▸ **Document passage**
:::
The couple met by chance in the early 1930s on a train from London to Bristol, each puzzling over the same crossword. Similar family backgrounds and a mutual love of cryptic questions were not all they had in common. As the conversation flowed, the pair discovered that they shared a passion for art and antiques.

They married in 1935 and, with the freedom and wealth provided by their combined family fortunes, embarked on half a century of careful collecting. Their quest took them not only to the showrooms of leading auction houses, but to peruse the shelves of junk shops and local sale rooms where they would happily buy cheap items that caught their eye, and which they would proudly display alongside their priceless art treasures.

Over the years, they furnished and decorated in the utmost style Combe Hay, a magnificent country house south of Bath, which they bought as a dilapidated wreck at the outbreak of World War Two; Stradling House, a villa-like property they built in the grounds; a London flat and a holiday home in Provence.

Now, because of the death earlier this year of Barbara Robertson at 87, their extraordinary collection is to be sold by Sotheby's in London on Nov-ember 27, where it is expected to realise as much as £3m.

When Sotheby's experts were called in, they discover that the couple had kept meticulous inventories detailing almost every painting, sculpture, piece of furniture and item of silver, glass or china.
:::
▸ **Dataset entries**
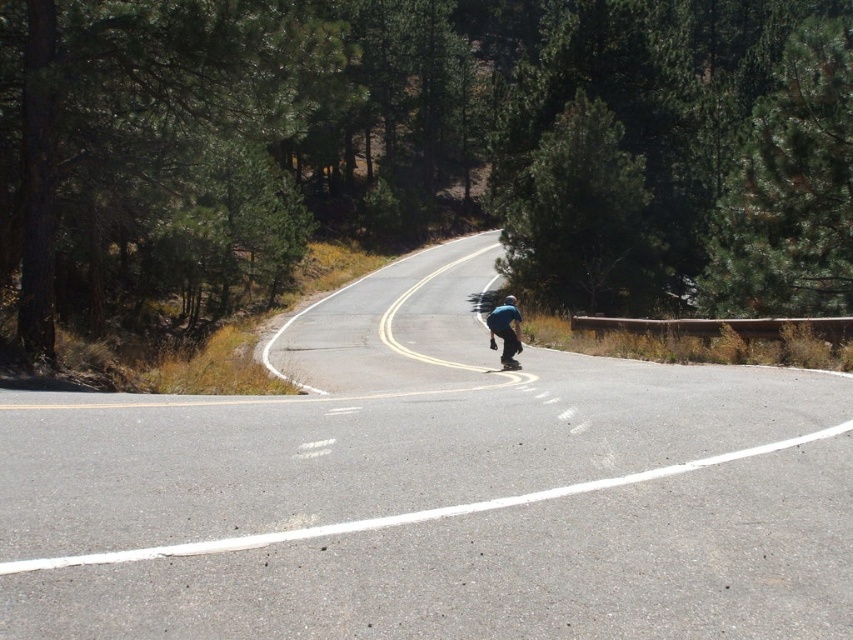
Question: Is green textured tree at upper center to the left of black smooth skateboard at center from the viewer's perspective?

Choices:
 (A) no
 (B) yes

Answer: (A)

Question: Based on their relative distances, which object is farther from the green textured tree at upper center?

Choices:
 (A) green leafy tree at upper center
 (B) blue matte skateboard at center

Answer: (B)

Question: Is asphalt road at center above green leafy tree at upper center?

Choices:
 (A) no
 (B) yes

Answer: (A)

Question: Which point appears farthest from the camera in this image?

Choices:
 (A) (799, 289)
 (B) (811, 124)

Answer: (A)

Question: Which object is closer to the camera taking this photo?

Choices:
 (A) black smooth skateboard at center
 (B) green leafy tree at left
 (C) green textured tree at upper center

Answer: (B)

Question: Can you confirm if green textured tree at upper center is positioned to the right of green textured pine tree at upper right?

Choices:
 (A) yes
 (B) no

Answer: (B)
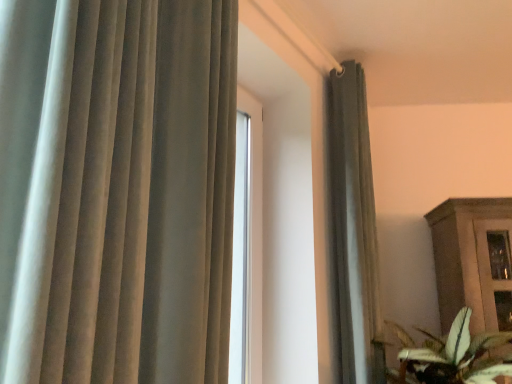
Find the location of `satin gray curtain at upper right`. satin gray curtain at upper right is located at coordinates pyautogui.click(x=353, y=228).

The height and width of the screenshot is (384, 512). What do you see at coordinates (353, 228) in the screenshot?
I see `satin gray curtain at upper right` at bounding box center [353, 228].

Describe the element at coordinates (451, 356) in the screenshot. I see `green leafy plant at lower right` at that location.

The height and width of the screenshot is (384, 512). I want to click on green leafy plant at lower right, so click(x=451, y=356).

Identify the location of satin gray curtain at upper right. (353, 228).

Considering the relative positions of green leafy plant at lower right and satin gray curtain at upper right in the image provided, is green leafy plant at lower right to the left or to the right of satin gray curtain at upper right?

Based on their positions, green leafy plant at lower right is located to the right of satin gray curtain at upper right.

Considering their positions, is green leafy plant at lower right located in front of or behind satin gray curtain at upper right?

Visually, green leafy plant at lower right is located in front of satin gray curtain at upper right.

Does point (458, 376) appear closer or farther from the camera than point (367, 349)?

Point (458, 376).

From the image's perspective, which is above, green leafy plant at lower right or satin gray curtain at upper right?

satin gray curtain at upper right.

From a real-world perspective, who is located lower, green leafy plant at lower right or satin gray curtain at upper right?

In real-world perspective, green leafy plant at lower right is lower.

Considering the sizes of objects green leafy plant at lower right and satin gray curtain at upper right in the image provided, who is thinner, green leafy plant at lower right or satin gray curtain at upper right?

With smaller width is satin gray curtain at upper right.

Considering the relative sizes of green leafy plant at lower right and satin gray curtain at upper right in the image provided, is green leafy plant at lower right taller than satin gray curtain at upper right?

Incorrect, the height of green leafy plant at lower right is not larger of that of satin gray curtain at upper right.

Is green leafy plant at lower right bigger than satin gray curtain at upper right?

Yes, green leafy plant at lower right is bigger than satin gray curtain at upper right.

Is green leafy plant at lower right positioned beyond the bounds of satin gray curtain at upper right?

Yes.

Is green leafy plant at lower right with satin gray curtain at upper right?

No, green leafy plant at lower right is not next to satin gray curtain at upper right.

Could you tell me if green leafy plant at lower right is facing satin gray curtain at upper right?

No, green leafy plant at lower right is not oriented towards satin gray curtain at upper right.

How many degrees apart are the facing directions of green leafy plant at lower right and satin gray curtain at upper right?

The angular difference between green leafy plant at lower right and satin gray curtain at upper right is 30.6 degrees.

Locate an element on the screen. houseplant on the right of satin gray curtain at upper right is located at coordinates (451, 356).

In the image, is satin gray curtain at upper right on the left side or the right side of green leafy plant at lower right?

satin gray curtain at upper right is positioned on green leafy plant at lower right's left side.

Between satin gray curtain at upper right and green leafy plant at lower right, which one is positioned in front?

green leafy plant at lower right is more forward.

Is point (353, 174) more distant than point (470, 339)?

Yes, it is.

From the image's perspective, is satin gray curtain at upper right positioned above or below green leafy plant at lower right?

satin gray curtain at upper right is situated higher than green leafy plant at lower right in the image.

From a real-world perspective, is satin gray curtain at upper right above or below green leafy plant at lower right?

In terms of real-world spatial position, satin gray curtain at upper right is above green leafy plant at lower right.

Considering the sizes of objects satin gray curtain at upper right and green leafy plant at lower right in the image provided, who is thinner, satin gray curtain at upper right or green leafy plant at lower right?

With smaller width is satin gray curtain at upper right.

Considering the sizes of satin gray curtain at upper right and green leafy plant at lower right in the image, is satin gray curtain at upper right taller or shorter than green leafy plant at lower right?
:::
▸ **Problems and tasks**
(1) In the passage about the couple's art collection, which house south of Bath did they buy at the outbreak of World War Two?
(2) Carry on the passage about the couple's art collection, picking up after its final sentence.

▸ **Expected responses**
(1) Combe Hay, which they bought as a dilapidated wreck.

(2)
Stradling House, which the Robertsons built in the grounds of Combe Hay and moved into in 1979, was designed as an art lover's haven. Off the entrance hall were the studies of Charles and Barbara, each with its fully stocked library of art reference books, and the remaining rooms – a dining room, a sitting room, a modern, utilitarian kitchen, a bathroom and two small bedrooms – were bedecked with items from their collections. There, next to paintings by L S Lowry and Frederic, Lord Leighton was the haul from the junk shops.

James Miller, Sotheby's deputy chairman, said: "There is a whole range of country house kit in the collection with estimates from £100 – beds, chests of drawers, light fittings, pictures and sculpture."

"The Roberstons began their collection during the 1930s. After the war, they gravitated towards London and started visiting Sotheby's and Christie's and were among the first people to collect Art Nouveau. Their Art Nouveau furniture collection was left to the Brighton Museum when Charles died in 1983."